Source data:
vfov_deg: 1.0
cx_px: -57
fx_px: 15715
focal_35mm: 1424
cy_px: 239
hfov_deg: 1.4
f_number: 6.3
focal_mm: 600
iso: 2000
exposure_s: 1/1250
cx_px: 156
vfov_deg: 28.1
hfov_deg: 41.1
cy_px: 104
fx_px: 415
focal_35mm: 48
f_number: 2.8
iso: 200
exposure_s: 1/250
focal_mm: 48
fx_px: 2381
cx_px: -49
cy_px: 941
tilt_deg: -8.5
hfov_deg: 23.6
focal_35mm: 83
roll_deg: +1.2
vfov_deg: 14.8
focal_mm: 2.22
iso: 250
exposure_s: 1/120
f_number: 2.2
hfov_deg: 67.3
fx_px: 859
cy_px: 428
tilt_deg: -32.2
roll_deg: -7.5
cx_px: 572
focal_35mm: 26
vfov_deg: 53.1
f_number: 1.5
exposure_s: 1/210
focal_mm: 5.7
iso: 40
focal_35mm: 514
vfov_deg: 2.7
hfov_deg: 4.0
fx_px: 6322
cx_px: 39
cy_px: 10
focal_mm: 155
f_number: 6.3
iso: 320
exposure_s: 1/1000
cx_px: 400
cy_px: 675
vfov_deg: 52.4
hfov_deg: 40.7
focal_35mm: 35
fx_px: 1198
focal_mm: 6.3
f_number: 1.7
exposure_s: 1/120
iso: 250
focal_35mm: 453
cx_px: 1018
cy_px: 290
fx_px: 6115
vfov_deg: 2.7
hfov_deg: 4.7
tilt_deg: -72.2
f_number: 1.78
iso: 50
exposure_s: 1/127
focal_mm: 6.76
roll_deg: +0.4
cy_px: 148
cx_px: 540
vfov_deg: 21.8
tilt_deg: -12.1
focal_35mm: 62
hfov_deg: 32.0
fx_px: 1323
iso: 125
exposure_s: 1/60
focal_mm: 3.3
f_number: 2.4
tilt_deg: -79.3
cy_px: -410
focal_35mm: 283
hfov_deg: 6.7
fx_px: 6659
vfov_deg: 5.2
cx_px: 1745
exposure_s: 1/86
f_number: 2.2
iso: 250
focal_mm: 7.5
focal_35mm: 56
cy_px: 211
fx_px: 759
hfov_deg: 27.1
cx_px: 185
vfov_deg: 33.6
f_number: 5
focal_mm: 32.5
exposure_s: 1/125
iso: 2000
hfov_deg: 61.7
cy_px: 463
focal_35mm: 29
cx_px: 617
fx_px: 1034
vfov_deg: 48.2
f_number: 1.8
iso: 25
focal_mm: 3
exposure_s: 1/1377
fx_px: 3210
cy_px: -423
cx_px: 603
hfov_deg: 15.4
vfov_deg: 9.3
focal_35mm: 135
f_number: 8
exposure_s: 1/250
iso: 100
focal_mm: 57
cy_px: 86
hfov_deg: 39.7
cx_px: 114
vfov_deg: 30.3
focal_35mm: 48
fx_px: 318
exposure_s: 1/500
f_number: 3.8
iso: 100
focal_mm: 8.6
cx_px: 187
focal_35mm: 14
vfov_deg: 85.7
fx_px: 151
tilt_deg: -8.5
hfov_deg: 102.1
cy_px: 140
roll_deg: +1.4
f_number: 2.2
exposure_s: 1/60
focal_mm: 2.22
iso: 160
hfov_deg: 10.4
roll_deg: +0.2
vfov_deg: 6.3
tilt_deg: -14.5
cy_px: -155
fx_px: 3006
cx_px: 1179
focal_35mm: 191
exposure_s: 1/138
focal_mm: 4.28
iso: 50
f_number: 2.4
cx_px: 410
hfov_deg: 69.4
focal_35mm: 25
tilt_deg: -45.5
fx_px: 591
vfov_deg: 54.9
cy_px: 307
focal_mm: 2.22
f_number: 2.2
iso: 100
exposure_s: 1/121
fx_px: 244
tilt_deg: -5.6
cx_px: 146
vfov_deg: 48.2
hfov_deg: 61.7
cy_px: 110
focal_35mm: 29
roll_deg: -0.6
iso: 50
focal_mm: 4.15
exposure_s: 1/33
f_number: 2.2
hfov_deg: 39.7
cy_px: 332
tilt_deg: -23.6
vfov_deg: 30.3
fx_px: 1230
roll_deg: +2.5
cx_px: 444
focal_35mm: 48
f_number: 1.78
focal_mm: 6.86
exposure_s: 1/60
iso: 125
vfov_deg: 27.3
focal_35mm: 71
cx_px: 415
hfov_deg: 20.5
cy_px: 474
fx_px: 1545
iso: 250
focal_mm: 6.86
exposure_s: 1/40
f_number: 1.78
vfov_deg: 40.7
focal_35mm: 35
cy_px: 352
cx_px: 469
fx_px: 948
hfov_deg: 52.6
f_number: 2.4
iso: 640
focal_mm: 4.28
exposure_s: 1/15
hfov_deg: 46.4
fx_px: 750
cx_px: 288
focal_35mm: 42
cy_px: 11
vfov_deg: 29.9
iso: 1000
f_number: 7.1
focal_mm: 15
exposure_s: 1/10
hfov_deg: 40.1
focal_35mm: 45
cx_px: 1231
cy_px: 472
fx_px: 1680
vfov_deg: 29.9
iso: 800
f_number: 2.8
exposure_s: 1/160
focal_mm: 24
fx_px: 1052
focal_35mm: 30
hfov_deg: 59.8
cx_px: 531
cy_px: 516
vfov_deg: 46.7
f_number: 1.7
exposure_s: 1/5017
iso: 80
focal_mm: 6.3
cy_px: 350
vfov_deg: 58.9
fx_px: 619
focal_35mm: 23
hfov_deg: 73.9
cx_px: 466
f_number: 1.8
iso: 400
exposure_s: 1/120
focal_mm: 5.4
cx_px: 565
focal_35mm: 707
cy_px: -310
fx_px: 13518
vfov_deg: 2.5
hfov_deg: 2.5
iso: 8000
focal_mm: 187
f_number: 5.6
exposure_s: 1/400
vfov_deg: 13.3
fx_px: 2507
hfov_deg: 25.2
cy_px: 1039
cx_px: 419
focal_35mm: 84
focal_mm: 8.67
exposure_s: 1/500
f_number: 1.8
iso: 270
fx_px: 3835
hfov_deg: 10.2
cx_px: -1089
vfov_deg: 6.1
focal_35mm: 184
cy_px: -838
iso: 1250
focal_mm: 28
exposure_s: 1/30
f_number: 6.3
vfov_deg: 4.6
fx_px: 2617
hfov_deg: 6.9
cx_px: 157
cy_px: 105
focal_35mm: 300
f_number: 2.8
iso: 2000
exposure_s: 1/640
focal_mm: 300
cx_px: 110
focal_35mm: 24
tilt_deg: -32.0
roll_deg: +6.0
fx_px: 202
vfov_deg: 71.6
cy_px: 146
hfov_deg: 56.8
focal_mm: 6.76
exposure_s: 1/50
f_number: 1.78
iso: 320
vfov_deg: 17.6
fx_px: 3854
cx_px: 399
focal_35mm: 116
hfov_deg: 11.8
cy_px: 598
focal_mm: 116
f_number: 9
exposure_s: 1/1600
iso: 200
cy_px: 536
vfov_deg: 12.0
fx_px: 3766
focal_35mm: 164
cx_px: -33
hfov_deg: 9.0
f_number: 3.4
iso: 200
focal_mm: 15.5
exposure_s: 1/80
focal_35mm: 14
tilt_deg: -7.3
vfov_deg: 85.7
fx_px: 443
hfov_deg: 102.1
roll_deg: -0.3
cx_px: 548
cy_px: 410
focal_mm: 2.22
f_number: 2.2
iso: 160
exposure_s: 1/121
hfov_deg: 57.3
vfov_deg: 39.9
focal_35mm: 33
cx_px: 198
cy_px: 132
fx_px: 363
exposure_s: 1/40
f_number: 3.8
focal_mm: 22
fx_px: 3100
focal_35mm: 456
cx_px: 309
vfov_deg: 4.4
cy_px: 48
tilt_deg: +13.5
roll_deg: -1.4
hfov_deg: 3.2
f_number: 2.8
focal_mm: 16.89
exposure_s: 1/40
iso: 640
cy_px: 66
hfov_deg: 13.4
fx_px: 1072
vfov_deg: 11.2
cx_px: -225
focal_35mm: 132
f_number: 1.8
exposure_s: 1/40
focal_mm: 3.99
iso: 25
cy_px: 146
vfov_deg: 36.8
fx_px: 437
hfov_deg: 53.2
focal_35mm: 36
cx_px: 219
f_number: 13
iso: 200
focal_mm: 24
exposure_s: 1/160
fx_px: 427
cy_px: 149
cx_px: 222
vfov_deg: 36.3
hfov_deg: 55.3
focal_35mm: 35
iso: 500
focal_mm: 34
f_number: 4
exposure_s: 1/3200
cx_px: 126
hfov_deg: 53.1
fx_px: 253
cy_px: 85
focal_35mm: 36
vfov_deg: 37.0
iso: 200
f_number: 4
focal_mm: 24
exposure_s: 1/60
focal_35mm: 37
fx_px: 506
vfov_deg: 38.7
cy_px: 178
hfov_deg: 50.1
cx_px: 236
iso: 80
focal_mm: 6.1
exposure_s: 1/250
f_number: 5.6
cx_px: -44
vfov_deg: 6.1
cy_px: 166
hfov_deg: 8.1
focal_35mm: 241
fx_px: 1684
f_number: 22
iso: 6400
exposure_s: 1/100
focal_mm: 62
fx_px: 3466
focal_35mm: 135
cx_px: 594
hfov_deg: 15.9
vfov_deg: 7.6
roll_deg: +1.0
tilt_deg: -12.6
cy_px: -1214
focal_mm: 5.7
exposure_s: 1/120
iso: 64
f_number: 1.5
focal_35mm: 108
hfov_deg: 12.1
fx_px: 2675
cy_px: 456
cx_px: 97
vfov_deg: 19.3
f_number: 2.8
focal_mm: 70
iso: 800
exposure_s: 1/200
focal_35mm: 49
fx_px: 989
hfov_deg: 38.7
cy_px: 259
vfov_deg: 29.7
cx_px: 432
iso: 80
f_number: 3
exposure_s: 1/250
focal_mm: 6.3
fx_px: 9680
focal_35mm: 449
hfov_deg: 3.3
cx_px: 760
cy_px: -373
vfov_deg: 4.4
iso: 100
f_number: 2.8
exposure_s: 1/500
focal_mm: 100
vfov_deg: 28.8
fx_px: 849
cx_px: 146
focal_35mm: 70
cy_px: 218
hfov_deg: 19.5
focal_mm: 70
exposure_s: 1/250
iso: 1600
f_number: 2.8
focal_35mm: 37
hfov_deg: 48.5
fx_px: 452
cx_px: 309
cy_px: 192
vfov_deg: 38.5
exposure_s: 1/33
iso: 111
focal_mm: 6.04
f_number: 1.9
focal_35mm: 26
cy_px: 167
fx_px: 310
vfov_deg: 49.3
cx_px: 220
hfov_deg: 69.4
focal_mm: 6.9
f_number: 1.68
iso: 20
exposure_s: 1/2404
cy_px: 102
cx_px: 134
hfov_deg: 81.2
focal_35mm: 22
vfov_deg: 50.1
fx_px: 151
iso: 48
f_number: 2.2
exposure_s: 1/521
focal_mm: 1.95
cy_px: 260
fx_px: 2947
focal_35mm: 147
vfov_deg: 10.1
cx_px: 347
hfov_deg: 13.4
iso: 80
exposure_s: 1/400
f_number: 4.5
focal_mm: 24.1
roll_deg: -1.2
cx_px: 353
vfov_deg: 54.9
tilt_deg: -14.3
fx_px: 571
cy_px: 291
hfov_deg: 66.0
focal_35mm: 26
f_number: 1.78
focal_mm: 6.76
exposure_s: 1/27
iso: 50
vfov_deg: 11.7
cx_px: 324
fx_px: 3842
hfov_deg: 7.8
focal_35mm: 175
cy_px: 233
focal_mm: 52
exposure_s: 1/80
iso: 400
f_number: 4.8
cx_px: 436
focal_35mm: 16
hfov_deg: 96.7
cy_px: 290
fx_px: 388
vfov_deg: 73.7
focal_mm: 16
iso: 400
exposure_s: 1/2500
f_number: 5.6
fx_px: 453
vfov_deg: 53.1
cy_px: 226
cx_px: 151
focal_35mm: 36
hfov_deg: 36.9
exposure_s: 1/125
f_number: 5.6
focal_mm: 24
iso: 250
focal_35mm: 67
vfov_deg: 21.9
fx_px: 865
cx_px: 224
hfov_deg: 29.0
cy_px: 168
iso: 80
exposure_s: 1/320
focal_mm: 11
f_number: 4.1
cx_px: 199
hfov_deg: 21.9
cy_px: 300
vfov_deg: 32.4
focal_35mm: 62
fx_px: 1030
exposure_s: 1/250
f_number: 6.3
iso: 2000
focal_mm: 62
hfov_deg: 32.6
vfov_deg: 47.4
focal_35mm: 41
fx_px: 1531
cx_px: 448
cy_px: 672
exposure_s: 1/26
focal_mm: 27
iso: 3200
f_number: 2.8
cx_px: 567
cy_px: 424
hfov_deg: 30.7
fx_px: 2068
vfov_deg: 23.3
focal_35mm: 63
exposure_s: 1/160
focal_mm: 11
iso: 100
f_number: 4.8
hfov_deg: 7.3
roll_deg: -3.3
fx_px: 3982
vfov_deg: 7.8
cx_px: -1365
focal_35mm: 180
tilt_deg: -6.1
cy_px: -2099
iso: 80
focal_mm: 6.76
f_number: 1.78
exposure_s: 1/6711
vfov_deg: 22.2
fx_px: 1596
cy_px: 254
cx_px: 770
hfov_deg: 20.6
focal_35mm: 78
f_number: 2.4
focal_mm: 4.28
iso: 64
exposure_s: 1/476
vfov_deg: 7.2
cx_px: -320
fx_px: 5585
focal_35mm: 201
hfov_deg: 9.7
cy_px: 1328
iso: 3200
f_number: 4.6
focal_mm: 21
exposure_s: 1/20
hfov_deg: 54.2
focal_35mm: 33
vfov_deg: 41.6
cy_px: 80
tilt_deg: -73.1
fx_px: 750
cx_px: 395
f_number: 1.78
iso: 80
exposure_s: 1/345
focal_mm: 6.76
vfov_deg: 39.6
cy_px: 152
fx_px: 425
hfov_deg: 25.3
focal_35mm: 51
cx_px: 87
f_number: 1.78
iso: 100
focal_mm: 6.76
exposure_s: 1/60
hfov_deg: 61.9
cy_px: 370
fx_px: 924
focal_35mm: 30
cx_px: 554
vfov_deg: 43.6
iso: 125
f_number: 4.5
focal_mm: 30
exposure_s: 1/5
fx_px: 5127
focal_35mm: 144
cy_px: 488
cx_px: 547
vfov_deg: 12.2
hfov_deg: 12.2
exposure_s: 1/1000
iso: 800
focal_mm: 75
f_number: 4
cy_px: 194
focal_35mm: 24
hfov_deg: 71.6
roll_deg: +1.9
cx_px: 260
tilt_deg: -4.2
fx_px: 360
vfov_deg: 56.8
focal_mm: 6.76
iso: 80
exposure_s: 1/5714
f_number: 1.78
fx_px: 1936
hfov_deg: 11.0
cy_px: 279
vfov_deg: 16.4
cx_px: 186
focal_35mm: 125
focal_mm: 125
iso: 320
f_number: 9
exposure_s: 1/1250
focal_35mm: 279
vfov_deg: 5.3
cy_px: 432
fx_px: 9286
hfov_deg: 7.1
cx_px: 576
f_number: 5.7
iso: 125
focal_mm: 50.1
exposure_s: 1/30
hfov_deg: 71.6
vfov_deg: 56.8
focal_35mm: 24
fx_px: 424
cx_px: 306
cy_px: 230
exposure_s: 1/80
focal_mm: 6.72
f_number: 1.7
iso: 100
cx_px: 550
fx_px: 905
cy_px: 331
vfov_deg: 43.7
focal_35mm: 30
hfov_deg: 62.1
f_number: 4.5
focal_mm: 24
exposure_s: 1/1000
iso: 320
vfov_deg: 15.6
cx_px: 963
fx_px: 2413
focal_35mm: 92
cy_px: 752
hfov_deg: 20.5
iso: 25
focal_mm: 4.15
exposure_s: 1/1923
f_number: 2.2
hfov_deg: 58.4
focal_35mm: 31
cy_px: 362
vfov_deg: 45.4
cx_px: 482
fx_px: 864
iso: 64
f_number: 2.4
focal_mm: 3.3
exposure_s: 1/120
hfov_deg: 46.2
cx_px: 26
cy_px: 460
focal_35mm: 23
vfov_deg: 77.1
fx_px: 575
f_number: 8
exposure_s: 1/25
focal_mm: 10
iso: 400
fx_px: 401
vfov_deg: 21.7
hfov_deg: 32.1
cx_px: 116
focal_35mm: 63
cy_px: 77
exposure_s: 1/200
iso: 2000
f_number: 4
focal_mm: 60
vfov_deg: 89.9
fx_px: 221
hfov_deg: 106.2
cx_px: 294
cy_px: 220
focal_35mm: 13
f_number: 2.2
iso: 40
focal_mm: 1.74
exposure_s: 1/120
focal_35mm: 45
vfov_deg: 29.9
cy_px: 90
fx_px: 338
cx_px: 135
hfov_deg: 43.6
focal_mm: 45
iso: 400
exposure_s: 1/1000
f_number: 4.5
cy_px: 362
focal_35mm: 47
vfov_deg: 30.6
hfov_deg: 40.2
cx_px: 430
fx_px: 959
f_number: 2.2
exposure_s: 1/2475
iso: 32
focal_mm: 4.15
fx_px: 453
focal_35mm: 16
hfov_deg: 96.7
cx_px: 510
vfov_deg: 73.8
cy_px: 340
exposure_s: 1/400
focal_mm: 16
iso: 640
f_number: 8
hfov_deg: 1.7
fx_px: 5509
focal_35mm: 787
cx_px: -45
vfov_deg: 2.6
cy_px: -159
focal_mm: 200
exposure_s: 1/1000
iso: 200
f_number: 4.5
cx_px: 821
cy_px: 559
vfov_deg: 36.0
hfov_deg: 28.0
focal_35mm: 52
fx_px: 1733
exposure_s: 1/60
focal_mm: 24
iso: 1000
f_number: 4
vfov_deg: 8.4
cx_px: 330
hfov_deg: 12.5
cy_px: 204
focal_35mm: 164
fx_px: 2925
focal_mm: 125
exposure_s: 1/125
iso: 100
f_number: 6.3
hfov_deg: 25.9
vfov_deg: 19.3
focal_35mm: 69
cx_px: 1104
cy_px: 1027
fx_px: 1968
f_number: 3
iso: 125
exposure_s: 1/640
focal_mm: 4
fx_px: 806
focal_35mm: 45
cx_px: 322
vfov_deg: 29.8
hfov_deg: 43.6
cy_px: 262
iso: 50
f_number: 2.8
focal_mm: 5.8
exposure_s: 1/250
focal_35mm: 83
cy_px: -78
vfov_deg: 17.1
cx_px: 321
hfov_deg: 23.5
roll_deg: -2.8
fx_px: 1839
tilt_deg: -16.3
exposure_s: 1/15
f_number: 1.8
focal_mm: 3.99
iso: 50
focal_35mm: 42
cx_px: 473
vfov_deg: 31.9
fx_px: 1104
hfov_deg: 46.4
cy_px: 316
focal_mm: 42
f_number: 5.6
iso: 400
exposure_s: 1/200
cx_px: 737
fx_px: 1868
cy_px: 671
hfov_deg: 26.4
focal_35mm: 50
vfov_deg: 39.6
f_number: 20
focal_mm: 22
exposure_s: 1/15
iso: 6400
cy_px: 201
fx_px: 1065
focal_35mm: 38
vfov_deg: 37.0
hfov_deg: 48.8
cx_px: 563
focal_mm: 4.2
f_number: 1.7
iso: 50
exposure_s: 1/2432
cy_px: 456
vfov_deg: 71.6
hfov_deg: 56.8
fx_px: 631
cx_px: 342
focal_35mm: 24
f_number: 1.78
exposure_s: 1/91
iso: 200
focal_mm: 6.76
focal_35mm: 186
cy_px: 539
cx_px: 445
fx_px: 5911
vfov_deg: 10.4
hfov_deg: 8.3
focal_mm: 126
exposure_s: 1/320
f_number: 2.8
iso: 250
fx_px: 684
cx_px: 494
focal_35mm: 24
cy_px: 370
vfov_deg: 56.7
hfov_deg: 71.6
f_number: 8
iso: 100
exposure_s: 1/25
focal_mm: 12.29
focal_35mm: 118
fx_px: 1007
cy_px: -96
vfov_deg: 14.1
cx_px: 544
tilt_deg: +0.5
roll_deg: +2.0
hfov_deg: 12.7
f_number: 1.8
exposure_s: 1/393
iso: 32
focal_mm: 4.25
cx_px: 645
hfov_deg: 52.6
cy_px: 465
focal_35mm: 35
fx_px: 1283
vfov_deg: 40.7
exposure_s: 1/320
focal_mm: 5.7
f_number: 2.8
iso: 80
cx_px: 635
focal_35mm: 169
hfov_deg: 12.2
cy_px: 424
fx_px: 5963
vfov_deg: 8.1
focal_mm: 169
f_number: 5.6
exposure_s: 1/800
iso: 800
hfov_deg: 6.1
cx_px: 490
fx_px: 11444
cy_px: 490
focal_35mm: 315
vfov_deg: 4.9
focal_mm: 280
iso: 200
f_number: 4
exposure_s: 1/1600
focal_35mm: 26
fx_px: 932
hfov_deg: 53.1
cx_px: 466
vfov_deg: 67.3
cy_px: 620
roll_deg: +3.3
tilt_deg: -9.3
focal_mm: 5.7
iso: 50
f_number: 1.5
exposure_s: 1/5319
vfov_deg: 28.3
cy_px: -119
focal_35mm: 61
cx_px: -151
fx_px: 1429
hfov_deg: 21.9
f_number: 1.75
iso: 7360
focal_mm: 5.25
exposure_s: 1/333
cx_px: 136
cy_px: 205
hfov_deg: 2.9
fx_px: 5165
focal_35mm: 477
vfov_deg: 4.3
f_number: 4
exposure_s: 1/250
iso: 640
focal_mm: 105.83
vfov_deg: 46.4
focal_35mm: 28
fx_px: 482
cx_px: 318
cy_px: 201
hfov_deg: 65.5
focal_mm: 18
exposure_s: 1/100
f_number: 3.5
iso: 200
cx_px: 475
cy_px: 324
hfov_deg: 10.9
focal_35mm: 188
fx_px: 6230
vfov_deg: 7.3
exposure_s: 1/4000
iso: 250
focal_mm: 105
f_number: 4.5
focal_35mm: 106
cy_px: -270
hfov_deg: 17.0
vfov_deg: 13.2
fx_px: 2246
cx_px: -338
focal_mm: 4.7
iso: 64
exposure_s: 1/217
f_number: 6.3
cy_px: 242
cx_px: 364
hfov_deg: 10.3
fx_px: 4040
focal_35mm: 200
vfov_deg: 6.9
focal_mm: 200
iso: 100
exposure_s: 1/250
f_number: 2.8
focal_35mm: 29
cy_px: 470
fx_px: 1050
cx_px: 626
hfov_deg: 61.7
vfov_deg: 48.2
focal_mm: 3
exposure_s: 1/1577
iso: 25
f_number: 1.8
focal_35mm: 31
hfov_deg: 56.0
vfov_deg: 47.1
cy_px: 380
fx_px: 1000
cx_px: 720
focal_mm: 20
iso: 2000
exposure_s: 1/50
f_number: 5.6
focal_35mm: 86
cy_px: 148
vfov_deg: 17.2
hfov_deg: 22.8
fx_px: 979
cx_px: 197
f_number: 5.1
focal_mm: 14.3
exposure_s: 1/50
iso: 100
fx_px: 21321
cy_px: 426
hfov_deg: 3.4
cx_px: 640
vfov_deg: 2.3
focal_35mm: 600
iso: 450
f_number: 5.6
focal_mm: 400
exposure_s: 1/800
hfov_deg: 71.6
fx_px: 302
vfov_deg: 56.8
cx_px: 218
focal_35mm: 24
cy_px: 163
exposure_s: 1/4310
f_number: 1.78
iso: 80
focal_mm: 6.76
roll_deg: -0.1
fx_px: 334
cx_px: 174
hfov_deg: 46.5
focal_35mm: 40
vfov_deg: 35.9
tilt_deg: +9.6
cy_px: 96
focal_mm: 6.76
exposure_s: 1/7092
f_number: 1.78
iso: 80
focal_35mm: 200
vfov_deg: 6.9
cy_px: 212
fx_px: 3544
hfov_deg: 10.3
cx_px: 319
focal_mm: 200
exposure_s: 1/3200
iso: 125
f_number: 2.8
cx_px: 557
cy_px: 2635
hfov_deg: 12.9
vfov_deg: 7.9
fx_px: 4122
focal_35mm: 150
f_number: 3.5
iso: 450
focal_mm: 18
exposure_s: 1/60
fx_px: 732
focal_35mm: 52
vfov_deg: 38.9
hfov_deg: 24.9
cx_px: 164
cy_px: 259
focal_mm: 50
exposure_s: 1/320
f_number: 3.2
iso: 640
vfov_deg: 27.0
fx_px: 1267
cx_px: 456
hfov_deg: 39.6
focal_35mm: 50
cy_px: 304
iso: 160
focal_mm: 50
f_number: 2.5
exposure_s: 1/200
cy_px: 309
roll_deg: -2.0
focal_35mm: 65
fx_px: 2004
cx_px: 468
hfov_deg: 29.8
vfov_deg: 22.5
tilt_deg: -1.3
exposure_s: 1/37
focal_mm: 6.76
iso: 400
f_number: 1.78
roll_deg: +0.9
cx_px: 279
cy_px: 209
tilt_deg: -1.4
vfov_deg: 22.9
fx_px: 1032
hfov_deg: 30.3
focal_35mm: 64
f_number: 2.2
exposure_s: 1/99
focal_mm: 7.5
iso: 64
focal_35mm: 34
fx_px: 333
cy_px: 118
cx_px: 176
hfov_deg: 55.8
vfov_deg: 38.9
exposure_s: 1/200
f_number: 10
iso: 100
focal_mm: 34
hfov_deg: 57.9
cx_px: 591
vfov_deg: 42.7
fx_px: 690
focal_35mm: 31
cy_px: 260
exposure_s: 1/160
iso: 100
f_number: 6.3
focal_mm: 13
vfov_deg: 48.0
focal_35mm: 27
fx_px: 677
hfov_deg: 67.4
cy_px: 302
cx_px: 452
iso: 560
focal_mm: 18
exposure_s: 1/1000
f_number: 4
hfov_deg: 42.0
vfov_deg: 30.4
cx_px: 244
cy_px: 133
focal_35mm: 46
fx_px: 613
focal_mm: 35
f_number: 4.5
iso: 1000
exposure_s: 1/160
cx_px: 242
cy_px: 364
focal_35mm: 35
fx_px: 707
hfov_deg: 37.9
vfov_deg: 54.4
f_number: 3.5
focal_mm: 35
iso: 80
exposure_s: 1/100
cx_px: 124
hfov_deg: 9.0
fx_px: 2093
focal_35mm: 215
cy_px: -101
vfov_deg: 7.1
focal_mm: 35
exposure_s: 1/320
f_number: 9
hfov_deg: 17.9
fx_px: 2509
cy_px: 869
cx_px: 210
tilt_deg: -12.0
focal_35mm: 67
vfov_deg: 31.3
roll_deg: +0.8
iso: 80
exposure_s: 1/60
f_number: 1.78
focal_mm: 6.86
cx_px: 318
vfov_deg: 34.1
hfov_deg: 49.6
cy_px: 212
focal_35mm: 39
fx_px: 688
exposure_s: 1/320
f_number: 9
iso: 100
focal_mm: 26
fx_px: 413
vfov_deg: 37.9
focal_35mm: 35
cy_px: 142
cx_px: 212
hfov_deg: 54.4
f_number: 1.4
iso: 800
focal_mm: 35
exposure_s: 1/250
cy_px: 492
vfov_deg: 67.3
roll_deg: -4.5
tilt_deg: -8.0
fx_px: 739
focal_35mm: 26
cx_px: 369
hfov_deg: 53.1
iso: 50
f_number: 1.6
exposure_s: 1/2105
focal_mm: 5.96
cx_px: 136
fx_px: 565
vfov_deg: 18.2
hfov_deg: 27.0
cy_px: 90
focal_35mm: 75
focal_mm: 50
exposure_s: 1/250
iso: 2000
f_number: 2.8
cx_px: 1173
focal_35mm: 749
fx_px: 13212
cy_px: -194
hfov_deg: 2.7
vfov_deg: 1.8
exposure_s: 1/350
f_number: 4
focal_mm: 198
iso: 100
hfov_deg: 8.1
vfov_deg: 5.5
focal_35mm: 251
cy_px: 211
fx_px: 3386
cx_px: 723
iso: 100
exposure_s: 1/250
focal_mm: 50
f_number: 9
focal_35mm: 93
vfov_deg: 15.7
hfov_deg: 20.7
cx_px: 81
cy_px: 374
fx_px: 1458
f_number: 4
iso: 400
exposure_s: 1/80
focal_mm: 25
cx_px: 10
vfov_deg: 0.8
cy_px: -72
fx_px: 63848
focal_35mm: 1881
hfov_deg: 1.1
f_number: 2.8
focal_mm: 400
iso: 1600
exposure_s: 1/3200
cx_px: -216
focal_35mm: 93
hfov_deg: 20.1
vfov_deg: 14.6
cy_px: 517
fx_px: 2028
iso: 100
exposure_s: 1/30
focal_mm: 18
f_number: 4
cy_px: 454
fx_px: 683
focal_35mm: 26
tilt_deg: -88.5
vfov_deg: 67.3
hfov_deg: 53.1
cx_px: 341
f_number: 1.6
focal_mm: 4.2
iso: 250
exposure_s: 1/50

Work instructions: Return exactly the lines above from the line that has "fx_px: 1283" through the line that has "fx_px: 6230", inclusive, and nothing else.

Solved exercise:
fx_px: 1283
vfov_deg: 40.7
exposure_s: 1/320
focal_mm: 5.7
f_number: 2.8
iso: 80
cx_px: 635
focal_35mm: 169
hfov_deg: 12.2
cy_px: 424
fx_px: 5963
vfov_deg: 8.1
focal_mm: 169
f_number: 5.6
exposure_s: 1/800
iso: 800
hfov_deg: 6.1
cx_px: 490
fx_px: 11444
cy_px: 490
focal_35mm: 315
vfov_deg: 4.9
focal_mm: 280
iso: 200
f_number: 4
exposure_s: 1/1600
focal_35mm: 26
fx_px: 932
hfov_deg: 53.1
cx_px: 466
vfov_deg: 67.3
cy_px: 620
roll_deg: +3.3
tilt_deg: -9.3
focal_mm: 5.7
iso: 50
f_number: 1.5
exposure_s: 1/5319
vfov_deg: 28.3
cy_px: -119
focal_35mm: 61
cx_px: -151
fx_px: 1429
hfov_deg: 21.9
f_number: 1.75
iso: 7360
focal_mm: 5.25
exposure_s: 1/333
cx_px: 136
cy_px: 205
hfov_deg: 2.9
fx_px: 5165
focal_35mm: 477
vfov_deg: 4.3
f_number: 4
exposure_s: 1/250
iso: 640
focal_mm: 105.83
vfov_deg: 46.4
focal_35mm: 28
fx_px: 482
cx_px: 318
cy_px: 201
hfov_deg: 65.5
focal_mm: 18
exposure_s: 1/100
f_number: 3.5
iso: 200
cx_px: 475
cy_px: 324
hfov_deg: 10.9
focal_35mm: 188
fx_px: 6230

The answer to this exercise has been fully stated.